Intolerância e discurso de ódio contra minorias
Enviada em 19/03/2021
Segundo a Constituição Federal de 1988, todos são iguais perante a lei, sem distinção de qualquer natureza, garantindo-se aos brasileiros e aos estrangeiros residentes no país a inviolabilidade do direito à vida, à liberdade, à igualdade e à segurança. Entretanto, apesar desse trecho do artigo 5° ser um direito coletivo, na prática ele não é cumprido, uma vez que a intolerância e discurso de ódio contra minorias estão, cada vez mais, em ascensão, em razão da negligência estatal quanto ao dever de garantir dignidade a esse grupo socialmente oprimido e, além disso, apesar das leis, essas minorias ainda sofrem por impunidades expressas pelo preconceito velado.
Evidentemente, a constituição de uma nação é um paradigma a ser seguido pela sociedade, sobretudo pelos representantes políticos. Entretanto, essa não é uma realidade nacional, visto que há negligências do Estado referentes à garantia de direitos aos grupos minoritários. Nesse sentido, cabe ser mencionada a medida provisória assinada, em 2019, pelo então presidente da república, o qual foi responsável por retirar a comunidade LGBT das diretrizes dos Direitos Humanos. Diante dessa ação, afirma-se que, apesar de estar na conjuntura de leis que todos são iguais, prevalece a ineficiência da nação em políticas de representavidade referentes a esses grupos, uma vez que a intolerância se inicia a partir do maior cargo político brasileiro.
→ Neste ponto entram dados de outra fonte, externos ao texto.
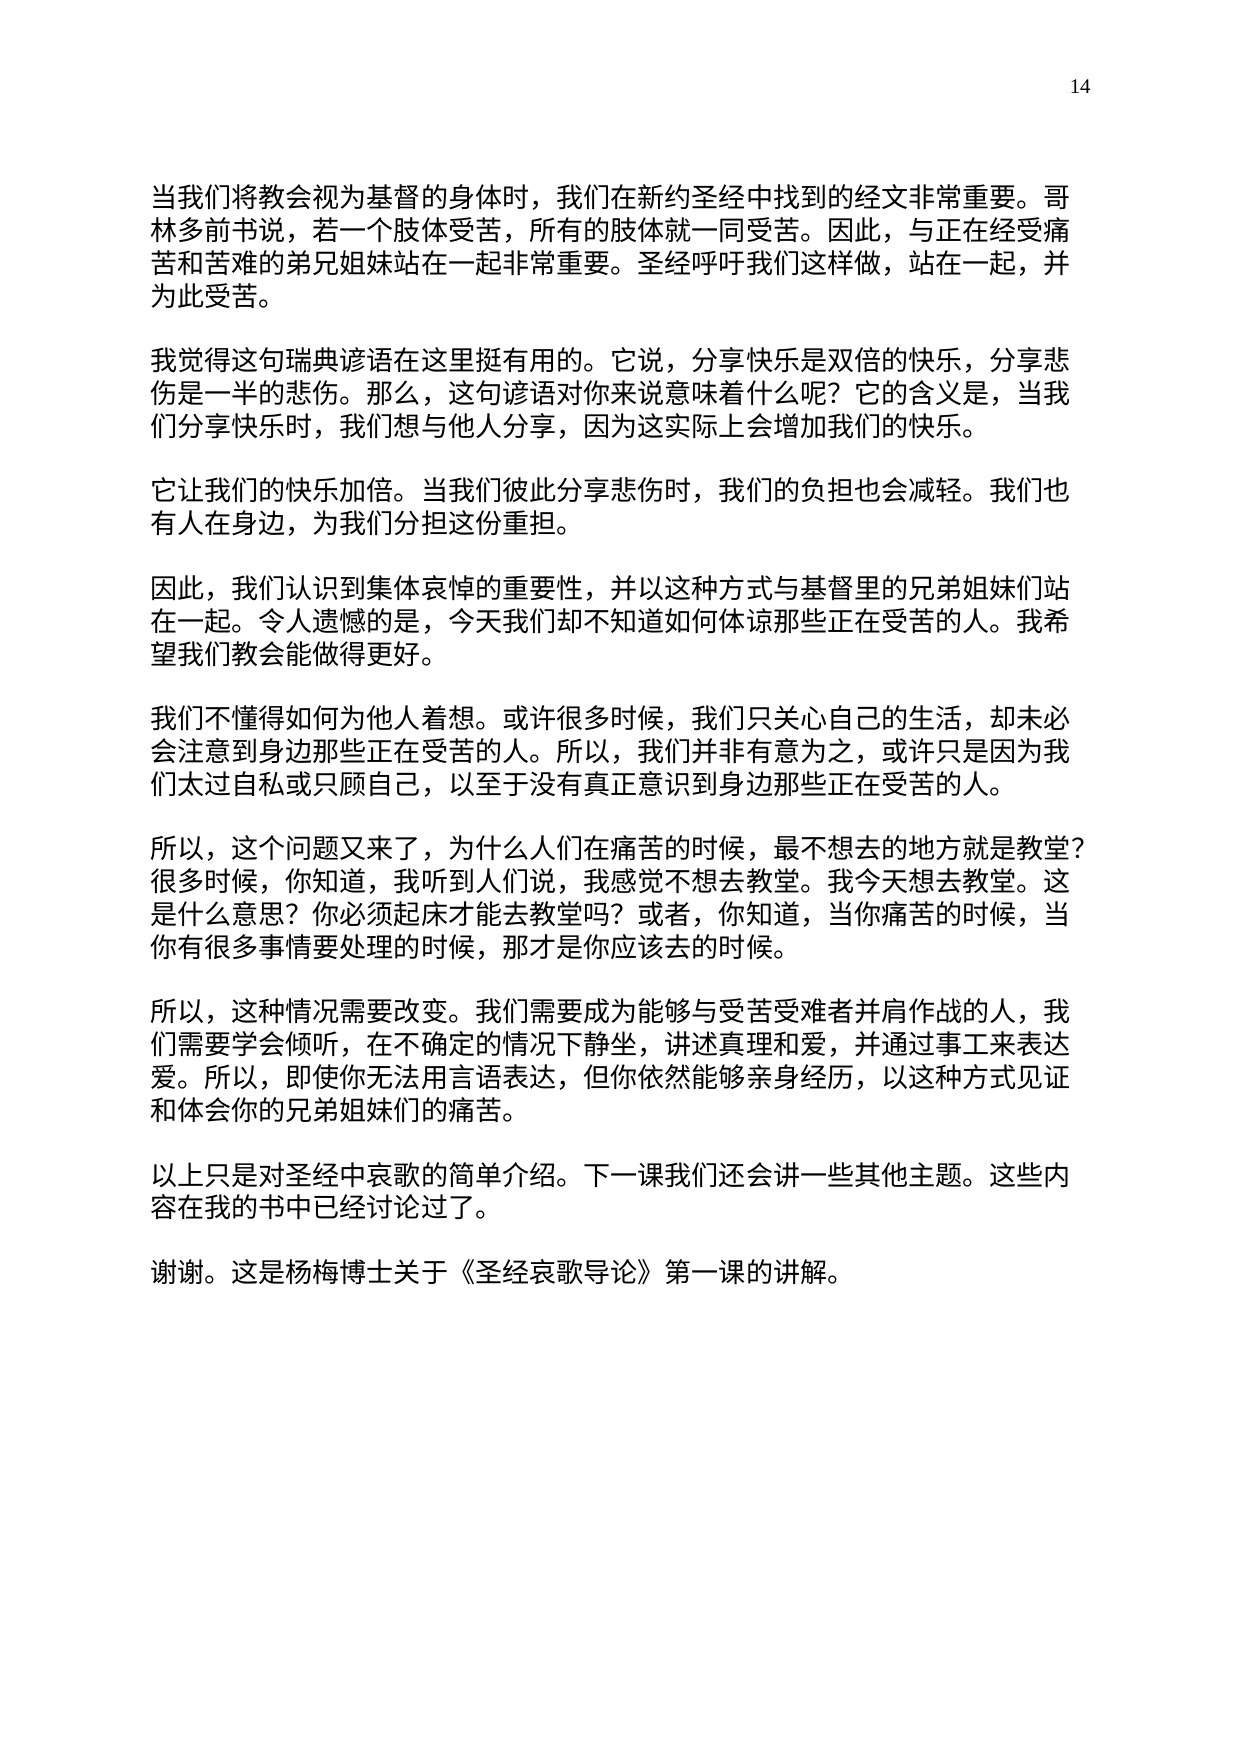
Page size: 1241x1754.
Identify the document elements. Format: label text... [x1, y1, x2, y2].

Por outro lado, nota-se que a indiferença nacional reflete uma impunidade vivida por negros, mulheres, LGBT e dentre outros grupos em minoria, visto que o país está imerso na cultura do preconceito velado, esse que agride o outro de forma implícita, a qual expressa o discurso de ódio do opressor por eufemismo, uma tentativa de suavizar a própria inflexibilidade diante outro. Nesse contexto, é válido citar o conceito social “Violência Simbólica”, elaborado pelo sociólogo francês Pierre Bourdieu, o qual aborda uma forma de violência exercida por meio de diálogos opressores, esses que, por muitas vezes, não são explícitos, mas possuem a pretensão de ofender a vítima. Sob esse ponto de vista, é notória a percepção que, devido à violência simbólica, a impenitência aumenta, uma vez que não há como comprovar judicialmente uma agressão exercida a base de diálogo e discurso de ódio.
Portanto. É necessário legitimar o descumprimento do artigo 5°, a fim de penalizar o preconceito velado como uma forma brutal de violência psicológica. Nesse sentido, cabe ao Ministério da Justiça ampliar redes de delegacias especializadas em crime de ódio, de modo que as vítimas tenham acesso a agentes policiais qualificados e especializados nesse tipo de atendimento, os quais possam validar as denúncias delas por meio da leitura de expressão corporal. Dessa maneira será possível, de fato, garantir o pleno direito de isonomia de grupos minoritários, assim como é estabelecido na Constituição Federal.